En los últimos tiempos de peste me he topado con un sinfín de amigos, familiares y colegas, que no cesan de transmitirme su pesar por esta enorme lacra que parece perseguirnos.

Al margen de vivir en la preocupación por salvar nuestra salud y la del prójimo esquivando al bicho; los que tienen un trabajo fijo temen perderlo si esto se alarga en el tiempo, mientras que aquellos que somos trabajadores por cuenta propia no dejamos de preguntarnos en qué momento todo esto se esfumará como un mal sueño y la vida -como nuestra actividad- volverá a ser simplemente normal.

El aburrimiento y la vida pequeña se hacen presa en unos seres casi inertes que aguardan noticias frente al televisor, al tiempo que la incertidumbre devora nuestras entendederas hasta el punto de hacerlas puré y de obligarnos a vivir en un sube y baja emocional extenuante.

El coronavirus destroza nuestros cuerpos y, por ende, nuestras mentes. Al que lo pilla lo abate. Al que no, lo hace machacando su psique de tanto pensar en cómo salir de un callejón sin salida clara, que ya lleva entre nosotros medio año. Y es que, aunque se trata de un virus que afecta mayoritariamente a los pulmones, los ánimos de la mayoría de los ciudadanos se encuentran crispados, desilusionados y a punta de gas.

Que vivir en estos tiempos es un reto, no creo que represente un secreto para nadie; pero no debemos olvidar que, para llegar hasta aquí, antes hubo otros que pasaron por las tierras que ahora ocupamos. Otros que también capearon pestes de toda índole, persecuciones y guerras de todo signo y color. Gente como nosotros, con otras vestimentas y menos avances a sus alcances, pero gente al fin y al cabo.

Personas que, como nosotros, no sabían lo que iba a suceder mientras estaba sucediendo. No tenían ni idea de hacia dónde iban o cómo acabaría aquello que les atormentaba? Y, aunque muchos perecieron, otros muchos se salvaron y lograron cimentar el mundo que hoy -coronavirus aparte- conocemos.
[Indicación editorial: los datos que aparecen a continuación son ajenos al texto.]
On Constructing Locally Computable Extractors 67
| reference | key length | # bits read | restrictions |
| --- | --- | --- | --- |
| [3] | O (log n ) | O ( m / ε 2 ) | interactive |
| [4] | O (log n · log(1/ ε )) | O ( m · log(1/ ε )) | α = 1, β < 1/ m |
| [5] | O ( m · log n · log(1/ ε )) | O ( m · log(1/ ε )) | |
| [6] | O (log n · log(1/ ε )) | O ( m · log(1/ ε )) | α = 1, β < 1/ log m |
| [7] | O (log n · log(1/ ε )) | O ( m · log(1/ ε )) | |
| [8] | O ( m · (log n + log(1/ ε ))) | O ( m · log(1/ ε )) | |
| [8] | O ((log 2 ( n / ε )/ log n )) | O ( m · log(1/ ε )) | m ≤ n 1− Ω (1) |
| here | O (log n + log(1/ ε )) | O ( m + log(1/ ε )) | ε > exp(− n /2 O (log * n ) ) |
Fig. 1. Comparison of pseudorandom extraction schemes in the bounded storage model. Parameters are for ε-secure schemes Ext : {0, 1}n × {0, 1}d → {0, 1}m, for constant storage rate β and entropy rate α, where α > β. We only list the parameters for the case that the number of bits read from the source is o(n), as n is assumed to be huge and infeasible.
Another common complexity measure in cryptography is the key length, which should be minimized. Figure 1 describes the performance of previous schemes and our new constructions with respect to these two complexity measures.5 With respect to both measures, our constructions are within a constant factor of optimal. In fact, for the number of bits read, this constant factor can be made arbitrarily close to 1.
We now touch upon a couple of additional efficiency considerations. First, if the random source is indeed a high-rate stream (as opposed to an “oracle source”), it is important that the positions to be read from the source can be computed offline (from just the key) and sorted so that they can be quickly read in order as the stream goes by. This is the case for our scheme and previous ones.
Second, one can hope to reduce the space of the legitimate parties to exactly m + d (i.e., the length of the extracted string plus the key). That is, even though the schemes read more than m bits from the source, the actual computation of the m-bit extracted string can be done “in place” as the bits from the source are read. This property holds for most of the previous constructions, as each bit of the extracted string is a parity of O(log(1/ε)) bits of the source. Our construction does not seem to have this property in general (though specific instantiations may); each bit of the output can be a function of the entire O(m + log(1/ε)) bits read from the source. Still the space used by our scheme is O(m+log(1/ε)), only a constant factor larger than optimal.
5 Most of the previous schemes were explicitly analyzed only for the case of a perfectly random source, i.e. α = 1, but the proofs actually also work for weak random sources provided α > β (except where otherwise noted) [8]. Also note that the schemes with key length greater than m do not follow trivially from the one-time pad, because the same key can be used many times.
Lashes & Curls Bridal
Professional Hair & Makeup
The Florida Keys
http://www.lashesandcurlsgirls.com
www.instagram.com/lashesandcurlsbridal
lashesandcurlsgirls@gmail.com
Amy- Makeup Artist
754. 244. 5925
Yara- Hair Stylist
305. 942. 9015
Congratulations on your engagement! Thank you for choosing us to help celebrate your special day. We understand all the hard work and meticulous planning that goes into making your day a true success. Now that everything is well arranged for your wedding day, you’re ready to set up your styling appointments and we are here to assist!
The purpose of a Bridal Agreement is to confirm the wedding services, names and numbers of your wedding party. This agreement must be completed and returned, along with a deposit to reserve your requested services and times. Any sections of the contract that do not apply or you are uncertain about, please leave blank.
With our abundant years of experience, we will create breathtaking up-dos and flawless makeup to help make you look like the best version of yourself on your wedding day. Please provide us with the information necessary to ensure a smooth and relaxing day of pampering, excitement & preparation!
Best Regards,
Si analizamos bien la situación, descubriremos que en realidad siempre hemos vivido en la incertidumbre, tanto nuestros antepasados como nosotros mismos. Desde que nacemos, todo es una incógnita. Más tarde sumaremos a la nuestra propia aquella que aportará nuestra pareja y también las que traigan consigo nuestros hijos.

La cuestión principal es que ahora, a mayores del peso que siempre tiene lo incierto, hay que sumar la pérdida casi completa de nuestra libertad. Por ello, las posibles incertidumbres generadas por los cambios se han elevado al cuadrado. Una fuerza mayor que ellos mismos decide por encima de todo lo que ya nos inquietaba o ilusionaba. En realidad, por primera vez desde que nacimos todos los que podemos leer esto, nos sentimos en manos del destino?, pero no se aflijan, si echan la vista atrás en la historia que nos precede, otros pasaron por miedos tan grandes y pudieron contarlo y continuar. Quizás, lo único cierto de todo es que todo ha sido siempre incierto, aunque estábamos demasiado ocupados para reparar en ello.